[Work request] Apart from the images, reproduce all of the data word for word.

[Listed records]
□ □ □ □

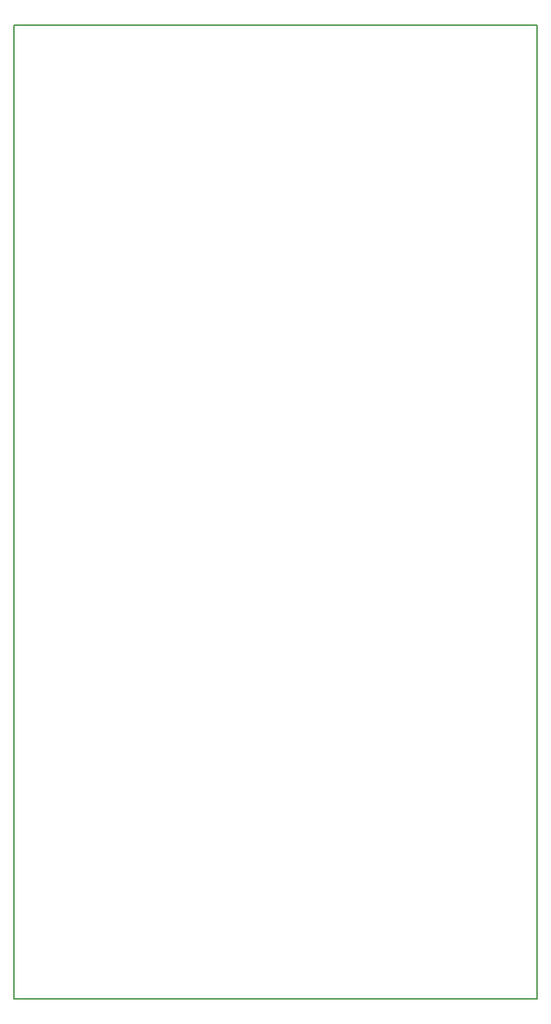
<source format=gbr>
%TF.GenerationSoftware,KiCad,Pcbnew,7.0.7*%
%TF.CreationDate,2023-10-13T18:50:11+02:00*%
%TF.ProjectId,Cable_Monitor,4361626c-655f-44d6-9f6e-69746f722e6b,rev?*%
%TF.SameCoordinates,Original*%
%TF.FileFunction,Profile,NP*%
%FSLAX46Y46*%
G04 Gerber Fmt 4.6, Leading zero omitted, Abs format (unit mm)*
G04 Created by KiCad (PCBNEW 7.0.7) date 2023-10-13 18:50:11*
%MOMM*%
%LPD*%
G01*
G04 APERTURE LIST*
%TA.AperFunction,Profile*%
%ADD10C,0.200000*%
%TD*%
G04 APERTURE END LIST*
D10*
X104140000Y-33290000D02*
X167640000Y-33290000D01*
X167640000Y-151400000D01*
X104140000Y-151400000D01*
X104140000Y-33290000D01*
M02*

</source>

□ □ □ □

[Response]
<source format=gbr>
%TF.GenerationSoftware,KiCad,Pcbnew,7.0.7*%
%TF.CreationDate,2023-10-13T18:50:11+02:00*%
%TF.ProjectId,Cable_Monitor,4361626c-655f-44d6-9f6e-69746f722e6b,rev?*%
%TF.SameCoordinates,Original*%
%TF.FileFunction,Profile,NP*%
%FSLAX46Y46*%
G04 Gerber Fmt 4.6, Leading zero omitted, Abs format (unit mm)*
G04 Created by KiCad (PCBNEW 7.0.7) date 2023-10-13 18:50:11*
%MOMM*%
%LPD*%
G01*
G04 APERTURE LIST*
%TA.AperFunction,Profile*%
%ADD10C,0.200000*%
%TD*%
G04 APERTURE END LIST*
D10*
X104140000Y-33290000D02*
X167640000Y-33290000D01*
X167640000Y-151400000D01*
X104140000Y-151400000D01*
X104140000Y-33290000D01*
M02*

</source>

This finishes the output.